Palantir lance sa deuxième promotion de la bourse de méritocratie, une alternative pour les jeunes diplômés du lycée
Palantir Technologies met l’accent sur l’attraction des talents en lançant la deuxième cohorte de sa Meritocracy Fellowship. Destinée aux jeunes diplômés du lycée, cette initiative vise à contester le modèle traditionnel universitaire en offrant un stage d’un mois rémunéré et intégralement orienté vers le monde professionnel.

Lundi, Palantir a ouvert les candidatures pour ce programme qui se tiendra à New York. La première promotion avait reçu plus de 500 candidatures, dont seulement 22 candidats ont été retenus, attirant beaucoup d’intérêt car certains pourraient recevoir une offre d’emploi full-time à l’issue. La prochaine cohorte est prévue entre août et décembre 2026 et bénéficiera d’une allocation mensuelle de 5 400 $.
Le PDG Alex Karp souligne que ce programme représente une réponse au scepticisme face à la valeur des diplômes universitaires dans un paysage entrepreneurial devenu très compétitif. Selon lui, « le complexe industriel universitaire vous veut sur son calendrier : quatre ans de conditions préalables, de dettes et d’endoctrinement ».
Marge York, responsable des talents chez Palantir, précise que lors du processus de sélection des candidats, elle recherche une « véritable diversité de pensée ». Elle explique qu’un bon candidat doit posséder trois qualités essentielles : un processus technique solide, une grande capacité d’action et une maturité manifeste.
« Ceux qui se sont vraiment différenciés du lot », confie York, « sont des gens d’action. Ce sont des bâtisseurs ».

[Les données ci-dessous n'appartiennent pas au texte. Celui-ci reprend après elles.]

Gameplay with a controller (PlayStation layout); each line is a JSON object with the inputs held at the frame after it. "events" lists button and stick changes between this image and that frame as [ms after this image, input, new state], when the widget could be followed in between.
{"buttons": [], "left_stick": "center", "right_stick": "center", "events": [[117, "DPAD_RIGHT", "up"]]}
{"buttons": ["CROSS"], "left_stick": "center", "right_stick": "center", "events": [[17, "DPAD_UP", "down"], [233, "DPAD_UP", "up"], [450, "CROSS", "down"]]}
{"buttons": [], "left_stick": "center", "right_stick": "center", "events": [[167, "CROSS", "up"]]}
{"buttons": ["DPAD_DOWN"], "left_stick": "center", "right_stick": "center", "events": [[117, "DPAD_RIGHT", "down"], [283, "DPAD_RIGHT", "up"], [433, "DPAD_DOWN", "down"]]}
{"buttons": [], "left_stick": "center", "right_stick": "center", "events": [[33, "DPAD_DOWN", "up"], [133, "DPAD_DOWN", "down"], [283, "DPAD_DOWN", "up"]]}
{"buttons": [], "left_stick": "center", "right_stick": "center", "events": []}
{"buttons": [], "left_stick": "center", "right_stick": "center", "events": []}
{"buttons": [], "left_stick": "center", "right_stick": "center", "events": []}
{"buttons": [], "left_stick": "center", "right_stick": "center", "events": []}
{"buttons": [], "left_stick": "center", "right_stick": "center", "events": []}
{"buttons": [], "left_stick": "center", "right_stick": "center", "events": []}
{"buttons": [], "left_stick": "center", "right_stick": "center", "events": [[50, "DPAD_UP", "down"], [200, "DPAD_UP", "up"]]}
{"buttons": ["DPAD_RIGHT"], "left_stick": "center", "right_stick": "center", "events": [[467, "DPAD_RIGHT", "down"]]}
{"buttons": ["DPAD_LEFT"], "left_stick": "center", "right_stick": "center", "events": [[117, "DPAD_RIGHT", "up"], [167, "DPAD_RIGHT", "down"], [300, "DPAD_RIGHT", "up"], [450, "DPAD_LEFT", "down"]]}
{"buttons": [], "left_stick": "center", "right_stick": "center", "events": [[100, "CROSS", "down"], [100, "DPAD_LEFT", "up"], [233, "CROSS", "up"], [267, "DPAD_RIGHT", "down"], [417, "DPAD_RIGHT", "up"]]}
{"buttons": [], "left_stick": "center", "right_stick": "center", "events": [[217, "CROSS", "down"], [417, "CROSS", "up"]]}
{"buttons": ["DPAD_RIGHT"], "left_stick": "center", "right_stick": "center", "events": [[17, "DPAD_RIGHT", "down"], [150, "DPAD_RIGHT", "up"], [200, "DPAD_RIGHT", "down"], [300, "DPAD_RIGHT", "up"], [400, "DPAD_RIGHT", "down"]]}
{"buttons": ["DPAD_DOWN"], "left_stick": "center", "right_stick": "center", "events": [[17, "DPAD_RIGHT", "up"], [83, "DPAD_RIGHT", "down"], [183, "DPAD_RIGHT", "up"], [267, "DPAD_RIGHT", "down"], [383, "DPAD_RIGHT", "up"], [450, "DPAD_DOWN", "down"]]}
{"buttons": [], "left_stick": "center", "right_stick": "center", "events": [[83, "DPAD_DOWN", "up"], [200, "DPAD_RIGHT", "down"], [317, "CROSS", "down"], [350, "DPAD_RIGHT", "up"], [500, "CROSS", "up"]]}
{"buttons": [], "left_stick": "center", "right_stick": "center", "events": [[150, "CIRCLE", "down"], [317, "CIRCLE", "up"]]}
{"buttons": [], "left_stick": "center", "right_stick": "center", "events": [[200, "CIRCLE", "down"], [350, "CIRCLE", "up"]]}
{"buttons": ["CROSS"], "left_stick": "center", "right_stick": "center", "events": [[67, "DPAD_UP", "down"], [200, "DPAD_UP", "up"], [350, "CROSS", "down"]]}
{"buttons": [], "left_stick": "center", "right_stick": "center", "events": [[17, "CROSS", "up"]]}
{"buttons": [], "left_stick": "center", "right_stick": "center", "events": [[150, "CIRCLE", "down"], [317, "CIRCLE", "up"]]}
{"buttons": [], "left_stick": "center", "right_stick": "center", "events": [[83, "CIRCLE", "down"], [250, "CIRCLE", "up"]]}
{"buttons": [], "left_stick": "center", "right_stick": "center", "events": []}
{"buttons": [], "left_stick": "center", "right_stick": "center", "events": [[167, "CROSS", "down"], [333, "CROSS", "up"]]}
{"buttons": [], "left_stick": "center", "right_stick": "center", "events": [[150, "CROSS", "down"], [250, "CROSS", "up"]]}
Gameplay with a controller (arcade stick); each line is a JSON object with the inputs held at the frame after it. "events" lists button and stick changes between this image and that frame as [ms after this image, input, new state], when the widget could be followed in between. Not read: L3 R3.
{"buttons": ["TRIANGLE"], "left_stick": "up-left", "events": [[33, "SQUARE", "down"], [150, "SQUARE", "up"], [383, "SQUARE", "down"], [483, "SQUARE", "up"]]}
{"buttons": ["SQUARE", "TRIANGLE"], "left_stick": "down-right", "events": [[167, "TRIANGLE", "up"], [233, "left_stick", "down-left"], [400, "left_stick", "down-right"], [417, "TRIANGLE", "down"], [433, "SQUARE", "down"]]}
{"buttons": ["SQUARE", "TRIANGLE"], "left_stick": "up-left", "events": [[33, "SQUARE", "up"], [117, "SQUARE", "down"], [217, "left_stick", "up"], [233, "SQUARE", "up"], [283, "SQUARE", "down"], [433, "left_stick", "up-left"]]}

Les entretiens axés sur la diversité de pensée
Les candidats admis aux entretiens doivent s’attendre à des évaluations techniques approfondies. Ils seront également interrogés sur leurs motivations précises quant à leur choix hors du parcours universitaire classique. La majorité des premiers boursiers avaient déjà acquis d’excellentes compétences en codage.
Les premières semaines du programme ressemblent davantage à un cours universitaire traditionnel avec lectures obligatoires et discussions animées par des employés expérimentés. Des intervenants notables tels que Bob McGrew d’OpenAI ou Edward Wittenstein de Yale viennent partager leurs connaissances avec les boursiers.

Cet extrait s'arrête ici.